» Information shown
========================
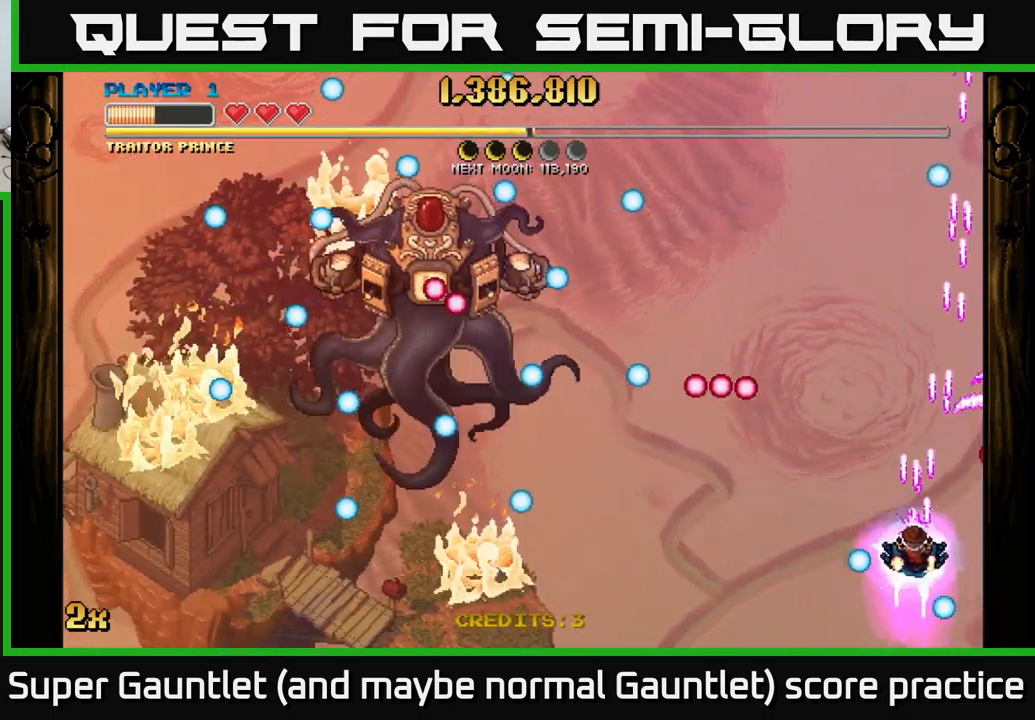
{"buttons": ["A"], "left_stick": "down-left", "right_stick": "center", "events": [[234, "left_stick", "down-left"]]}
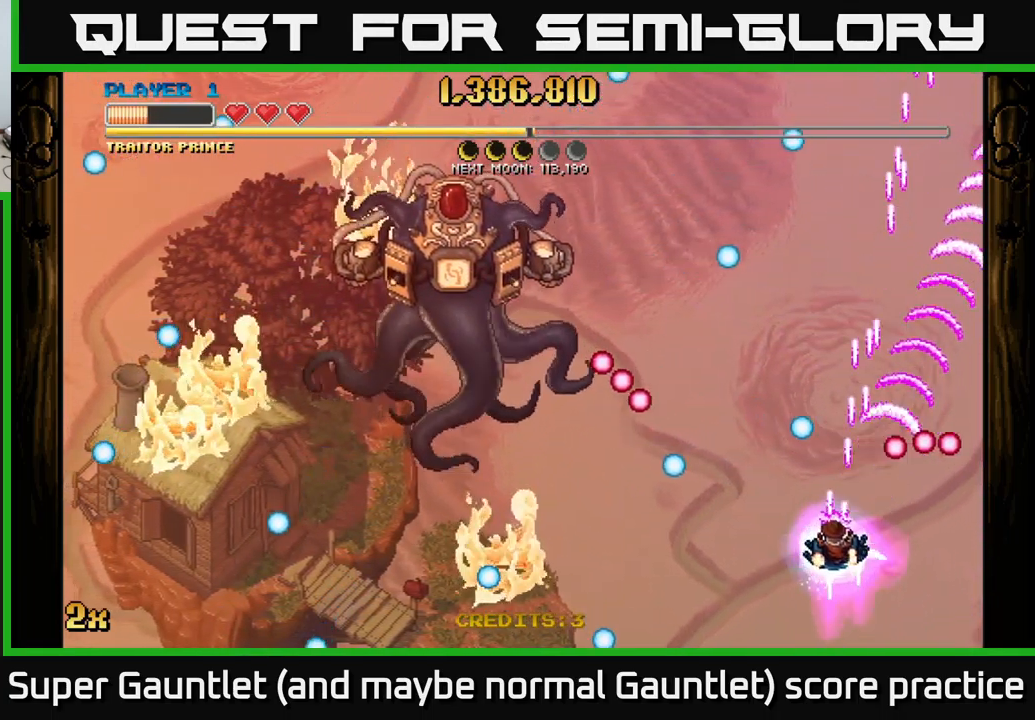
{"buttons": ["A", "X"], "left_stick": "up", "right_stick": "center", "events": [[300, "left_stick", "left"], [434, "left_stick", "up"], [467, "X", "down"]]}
========================
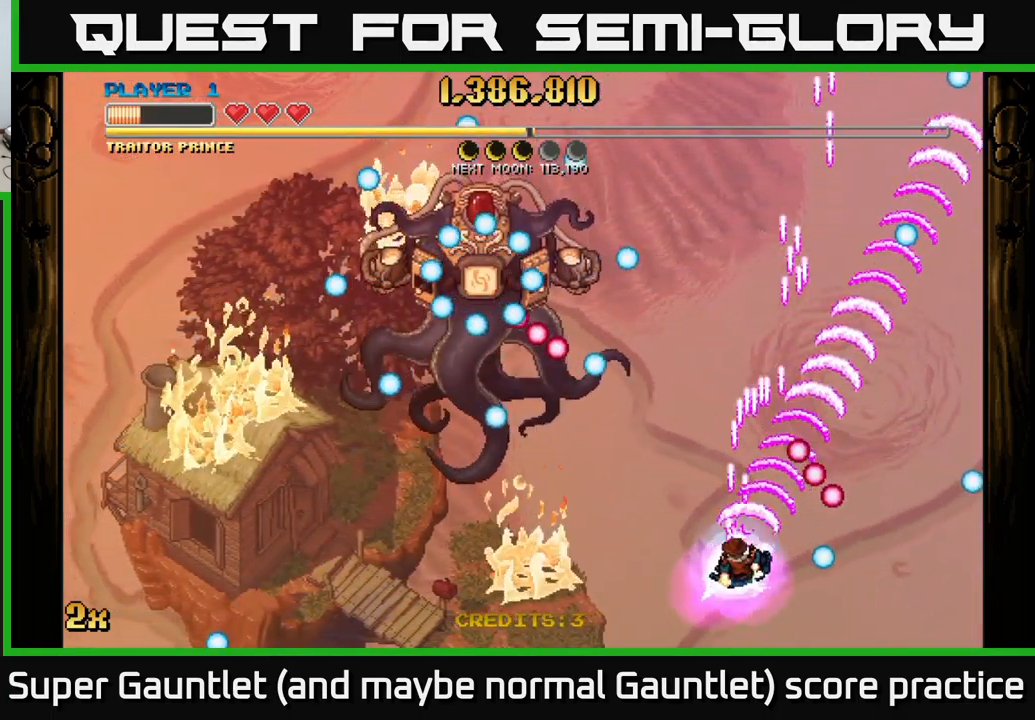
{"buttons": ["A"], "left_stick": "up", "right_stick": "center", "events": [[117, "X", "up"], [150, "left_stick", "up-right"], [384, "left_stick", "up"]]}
========================
» Work item
Filter this listing and copy only the lines holding the word "down".

» Solution below
{"buttons": ["A"], "left_stick": "down-left", "right_stick": "center", "events": [[234, "left_stick", "down-left"]]}
{"buttons": ["A", "X"], "left_stick": "up", "right_stick": "center", "events": [[300, "left_stick", "left"], [434, "left_stick", "up"], [467, "X", "down"]]}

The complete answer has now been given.